分类: 生物学 >> 生物物理学 提交时间: 2016-05-05
摘要: Accumulated studies demonstrate that saturated fatty acids (FAs) such as palmitic acid (PA) inhibit insulin signaling in skeletal muscle cells and monounsaturated fatty acids such as oleic acid (OA) reverse the effect of PA on insulin signaling. The detailed molecular mechanism of these opposite effects remains elusive. Here we provide a comparative proteomic study of skeletal myoblast cell line C2C12 that were untreated or treated with PA, and PA plus OA. A total of 3437 proteins were quantified using SILAC in this study and 29 proteins fall into the pattern that OA reverses PA effect. Expression of some these proteins were verified using qRT-PCR and Western blot. The most significant change was cyclooxygenase-2 (Cox-2). In addition to whole cell comparative proteomic study, we also compared lipid droplet (LD)-associated proteins and identified that Cox-2 was one of three major altered proteins under the FA treatment.

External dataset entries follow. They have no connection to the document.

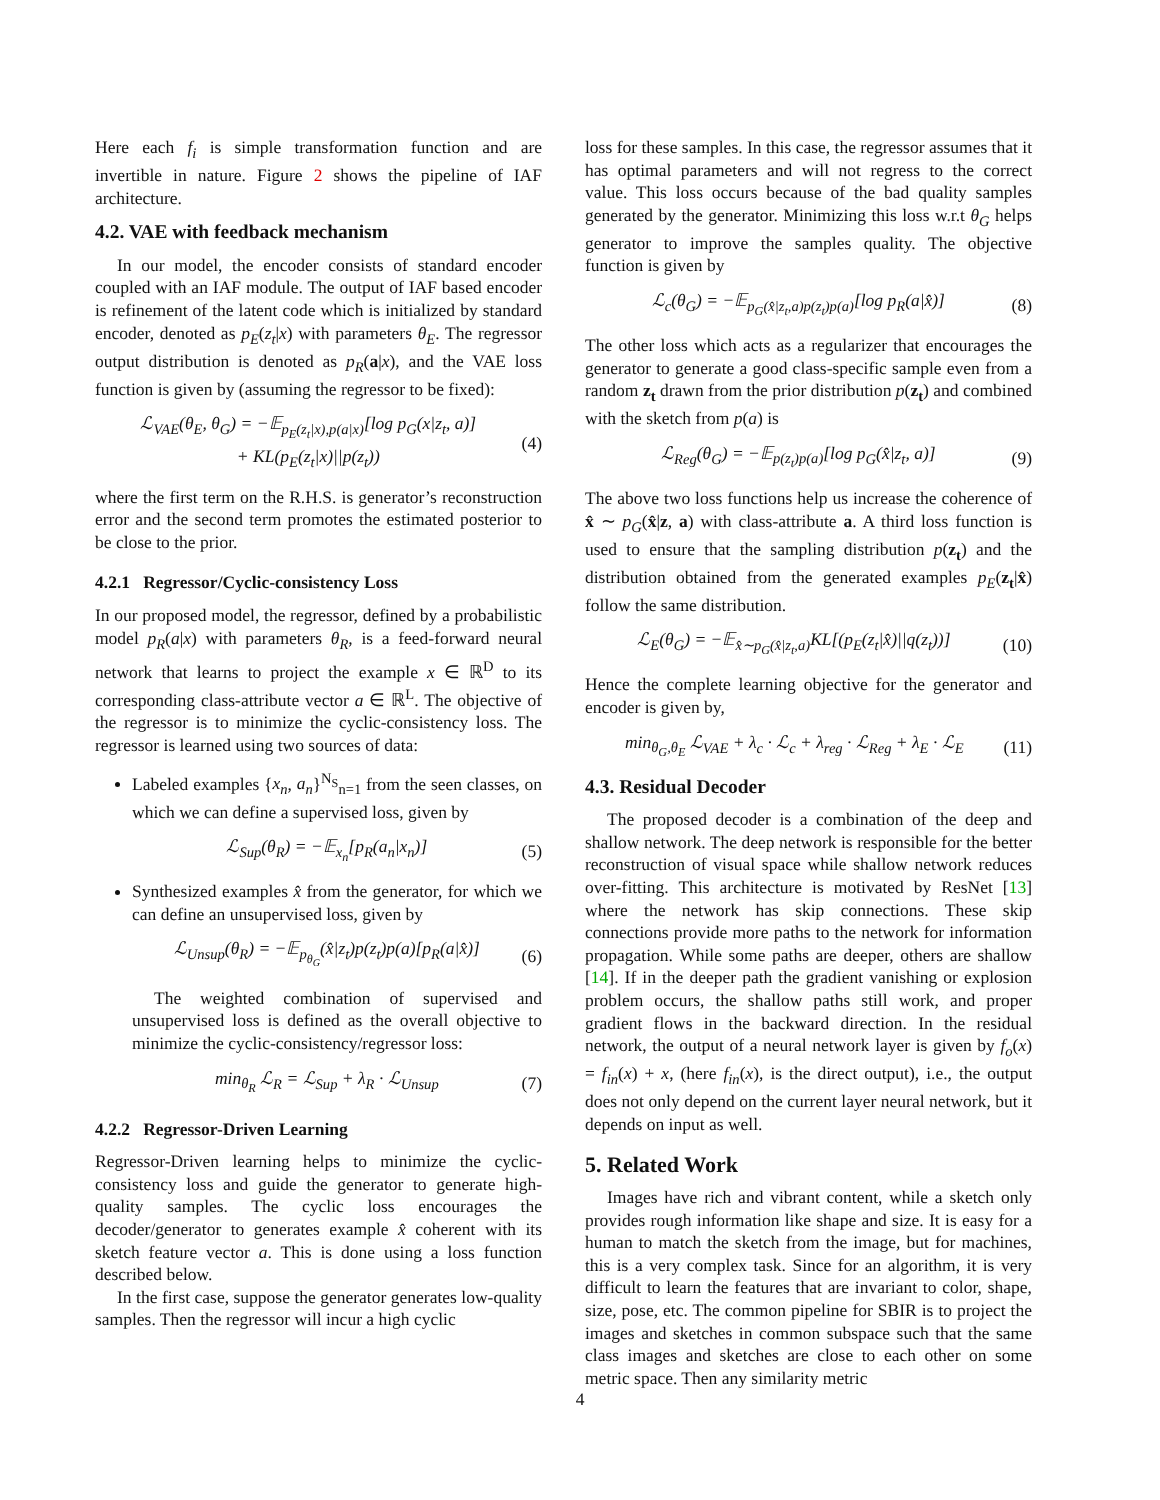Here each f<sub>i</sub> is simple transformation function and are invertible in nature. Figure 2 shows the pipeline of IAF architecture.
4.2. VAE with feedback mechanism
In our model, the encoder consists of standard encoder coupled with an IAF module. The output of IAF based encoder is refinement of the latent code which is initialized by standard encoder, denoted as p<sub>E</sub>(z<sub>t</sub>|x) with parameters θ<sub>E</sub>. The regressor output distribution is denoted as p<sub>R</sub>(a|x), and the VAE loss function is given by (assuming the regressor to be fixed):
ℒ<sub>VAE</sub>(θ<sub>E</sub>, θ<sub>G</sub>) = −𝔼<sub>p<sub>E</sub>(z<sub>t</sub>|x),p(a|x)</sub>[log p<sub>G</sub>(x|z<sub>t</sub>, a)]
+ KL(p<sub>E</sub>(z<sub>t</sub>|x)||p(z<sub>t</sub>))
(4)
where the first term on the R.H.S. is generator’s reconstruction error and the second term promotes the estimated posterior to be close to the prior.
4.2.1 Regressor/Cyclic-consistency Loss
In our proposed model, the regressor, defined by a probabilistic model p<sub>R</sub>(a|x) with parameters θ<sub>R</sub>, is a feed-forward neural network that learns to project the example x ∈ ℝ<sup>D</sup> to its corresponding class-attribute vector a ∈ ℝ<sup>L</sup>. The objective of the regressor is to minimize the cyclic-consistency loss. The regressor is learned using two sources of data:
Labeled examples {x<sub>n</sub>, a<sub>n</sub>}<sup>N<sub>S</sub></sup><sub>n=1</sub> from the seen classes, on which we can define a supervised loss, given by
ℒ<sub>Sup</sub>(θ<sub>R</sub>) = −𝔼<sub>x<sub>n</sub></sub>[p<sub>R</sub>(a<sub>n</sub>|x<sub>n</sub>)] (5)
Synthesized examples x̂ from the generator, for which we can define an unsupervised loss, given by
ℒ<sub>Unsup</sub>(θ<sub>R</sub>) = −𝔼<sub>p<sub>θ<sub>G</sub></sub></sub>(x̂|z<sub>t</sub>)p(z<sub>t</sub>)p(a)[p<sub>R</sub>(a|x̂)]
(6)
The weighted combination of supervised and unsupervised loss is defined as the overall objective to minimize the cyclic-consistency/regressor loss:
min<sub>θ<sub>R</sub></sub> ℒ<sub>R</sub> = ℒ<sub>Sup</sub> + λ<sub>R</sub> · ℒ<sub>Unsup</sub> (7)
4.2.2 Regressor-Driven Learning
Regressor-Driven learning helps to minimize the cyclic-consistency loss and guide the generator to generate high-quality samples. The cyclic loss encourages the decoder/generator to generates example x̂ coherent with its sketch feature vector a. This is done using a loss function described below.
In the first case, suppose the generator generates low-quality samples. Then the regressor will incur a high cyclic
loss for these samples. In this case, the regressor assumes that it has optimal parameters and will not regress to the correct value. This loss occurs because of the bad quality samples generated by the generator. Minimizing this loss w.r.t θ<sub>G</sub> helps generator to improve the samples quality. The objective function is given by
ℒ<sub>c</sub>(θ<sub>G</sub>) = −𝔼<sub>p<sub>G</sub>(x̂|z<sub>t</sub>,a)p(z<sub>t</sub>)p(a)</sub>[log p<sub>R</sub>(a|x̂)]
(8)
The other loss which acts as a regularizer that encourages the generator to generate a good class-specific sample even from a random z<sub>t</sub> drawn from the prior distribution p(z<sub>t</sub>) and combined with the sketch from p(a) is
ℒ<sub>Reg</sub>(θ<sub>G</sub>) = −𝔼<sub>p(z<sub>t</sub>)p(a)</sub>[log p<sub>G</sub>(x̂|z<sub>t</sub>, a)]
(9)
The above two loss functions help us increase the coherence of x̂ ∼ p<sub>G</sub>(x̂|z, a) with class-attribute a. A third loss function is used to ensure that the sampling distribution p(z<sub>t</sub>) and the distribution obtained from the generated examples p<sub>E</sub>(z<sub>t</sub>|x̂) follow the same distribution.
ℒ<sub>E</sub>(θ<sub>G</sub>) = −𝔼<sub>x̂∼p<sub>G</sub>(x̂|z<sub>t</sub>,a)</sub>KL[(p<sub>E</sub>(z<sub>t</sub>|x̂)||q(z<sub>t</sub>))]
(10)
Hence the complete learning objective for the generator and encoder is given by,
min<sub>θ<sub>G</sub>,θ<sub>E</sub></sub> ℒ<sub>VAE</sub> + λ<sub>c</sub> · ℒ<sub>c</sub> + λ<sub>reg</sub> · ℒ<sub>Reg</sub> + λ<sub>E</sub> · ℒ<sub>E</sub>
(11)
4.3. Residual Decoder
The proposed decoder is a combination of the deep and shallow network. The deep network is responsible for the better reconstruction of visual space while shallow network reduces over-fitting. This architecture is motivated by ResNet [13] where the network has skip connections. These skip connections provide more paths to the network for information propagation. While some paths are deeper, others are shallow [14]. If in the deeper path the gradient vanishing or explosion problem occurs, the shallow paths still work, and proper gradient flows in the backward direction. In the residual network, the output of a neural network layer is given by f<sub>o</sub>(x) = f<sub>in</sub>(x) + x, (here f<sub>in</sub>(x), is the direct output), i.e., the output does not only depend on the current layer neural network, but it depends on input as well.
5. Related Work
Images have rich and vibrant content, while a sketch only provides rough information like shape and size. It is easy for a human to match the sketch from the image, but for machines, this is a very complex task. Since for an algorithm, it is very difficult to learn the features that are invariant to color, shape, size, pose, etc. The common pipeline for SBIR is to project the images and sketches in common subspace such that the same class images and sketches are close to each other on some metric space. Then any similarity metric
4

This finding was then confirmed using immunofluorescence. Finally, Cox-2 selective inhibitor, celecoxib protected cells from PA-reduced insulin signaling Akt phosphorylation. Together, these results not only provide a dataset of protein expression change in FA treatment but also suggest that Cox-2 and lipid droplets (LDs) are potential players in PA- and OA-mediated cellular processes.